*PROBLEM STATEMENT:* Report every line below that carries the word "right".
*** EXERCISE INPUT Section Begins ***
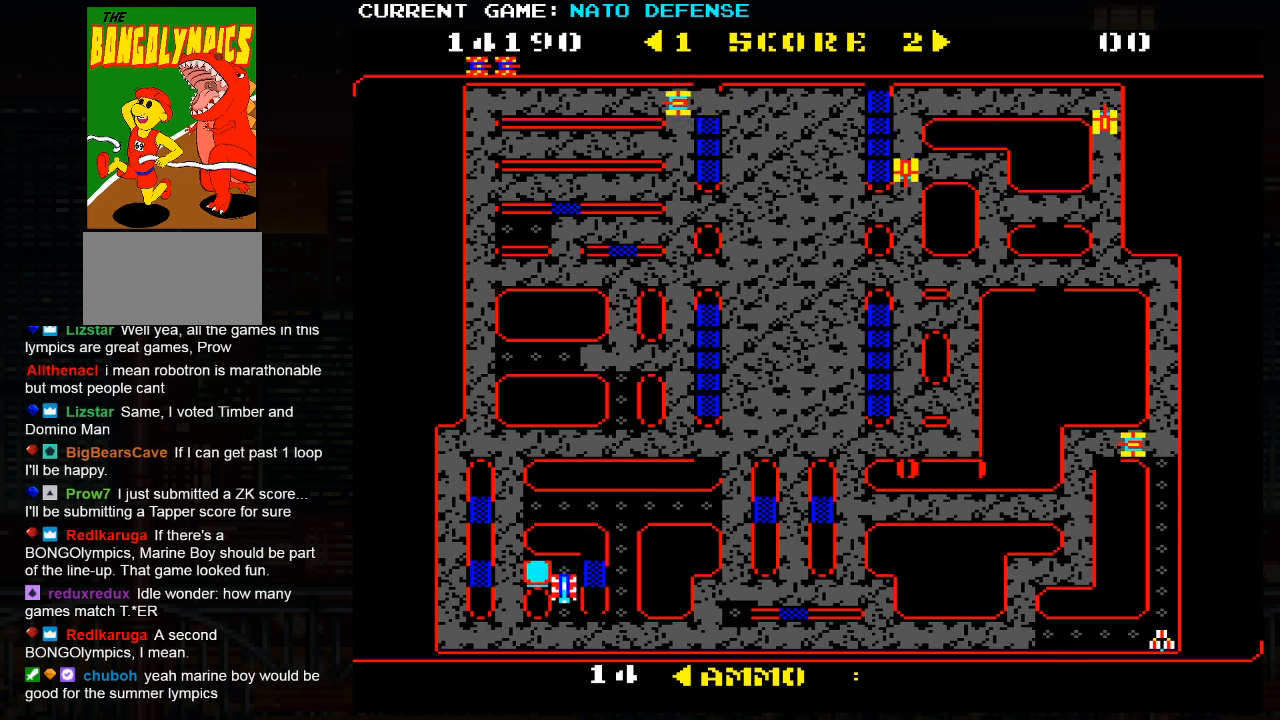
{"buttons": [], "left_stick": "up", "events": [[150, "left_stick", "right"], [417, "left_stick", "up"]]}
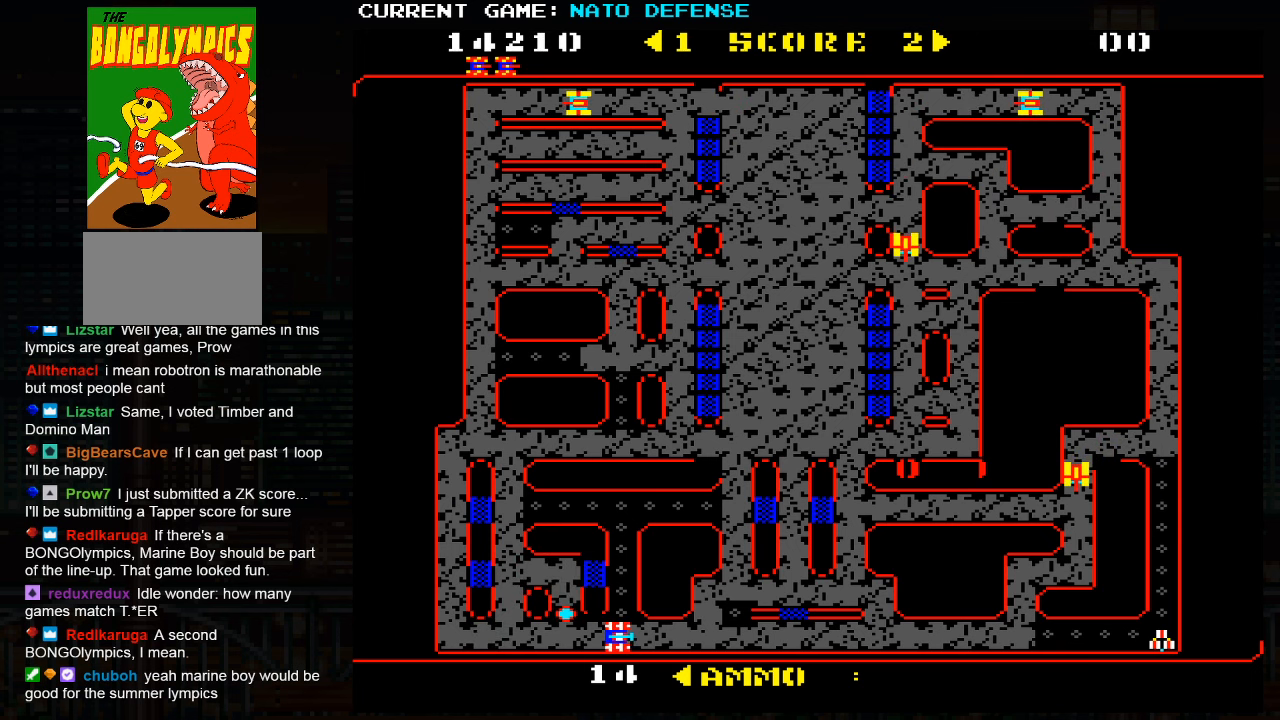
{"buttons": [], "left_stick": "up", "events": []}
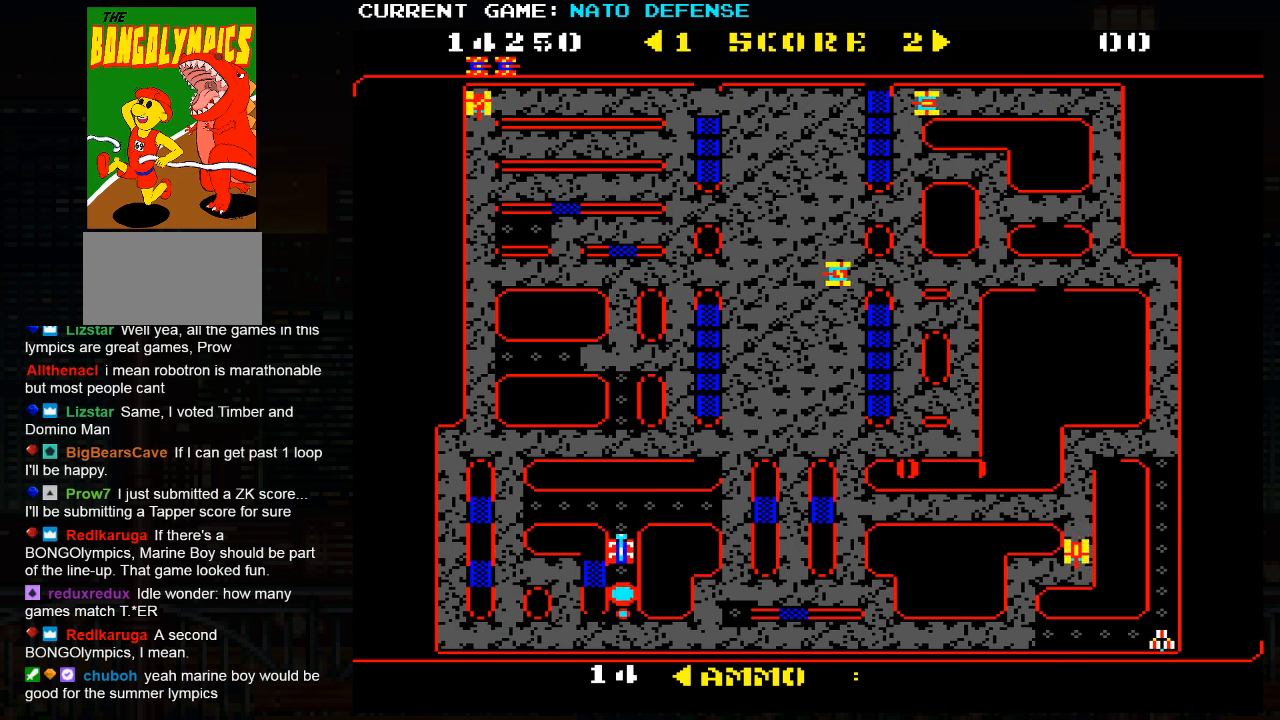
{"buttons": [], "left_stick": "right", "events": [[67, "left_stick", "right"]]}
*** EXERCISE INPUT Section Ends ***
*** EXERCISE INPUT Section Begins ***
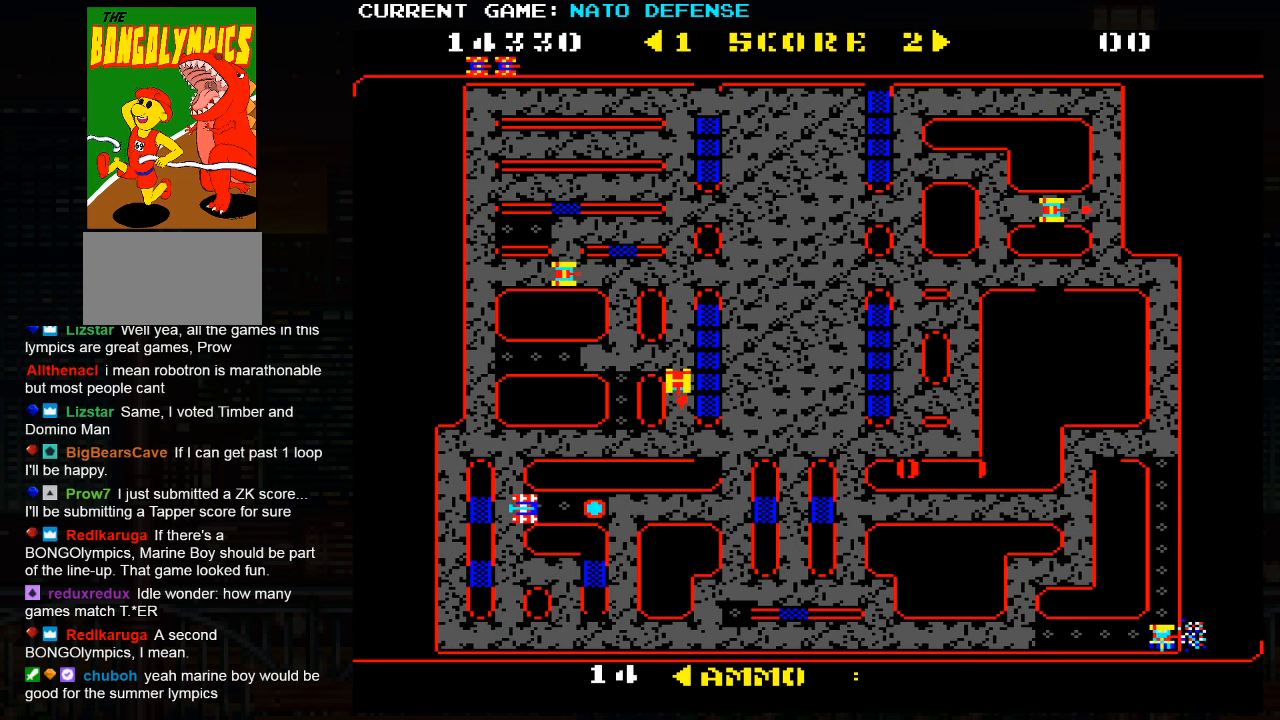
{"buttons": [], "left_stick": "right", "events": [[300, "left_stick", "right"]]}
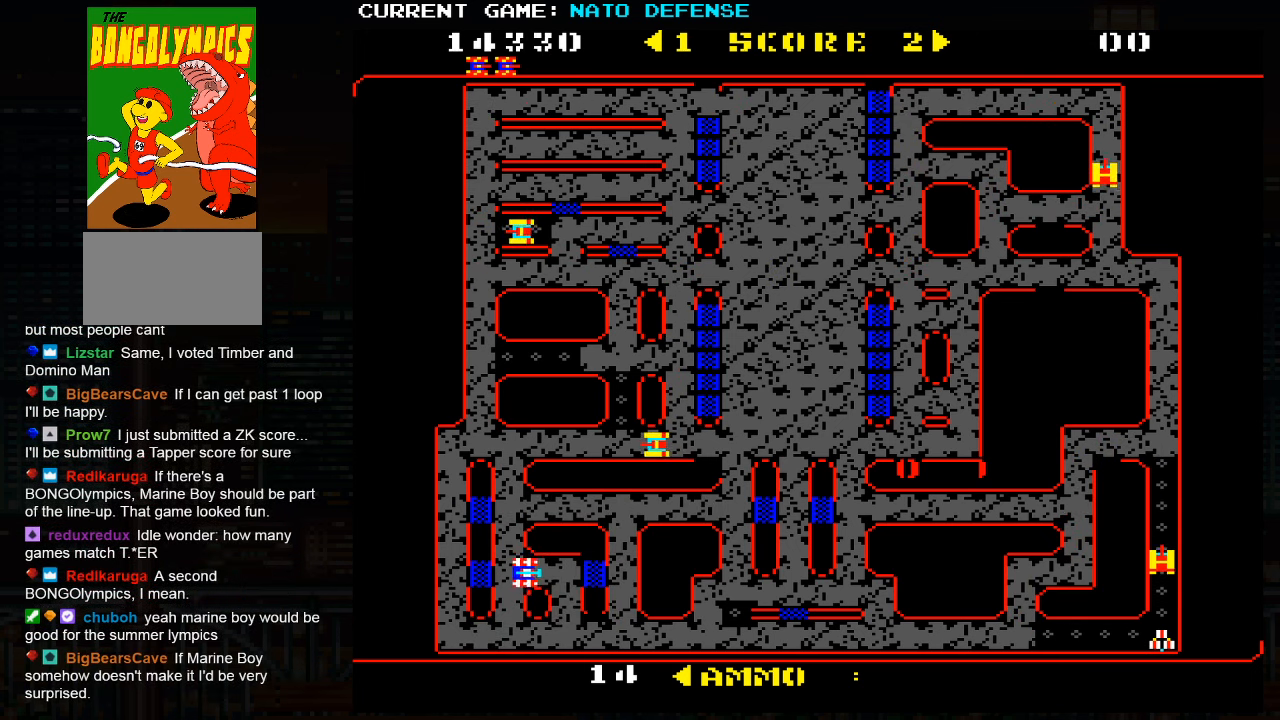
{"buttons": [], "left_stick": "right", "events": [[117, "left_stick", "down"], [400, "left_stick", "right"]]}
*** EXERCISE INPUT Section Ends ***
*EXERCISE OUTPUT:*
{"buttons": [], "left_stick": "up", "events": [[150, "left_stick", "right"], [417, "left_stick", "up"]]}
{"buttons": [], "left_stick": "right", "events": [[67, "left_stick", "right"]]}
{"buttons": [], "left_stick": "right", "events": [[300, "left_stick", "right"]]}
{"buttons": [], "left_stick": "right", "events": [[117, "left_stick", "down"], [400, "left_stick", "right"]]}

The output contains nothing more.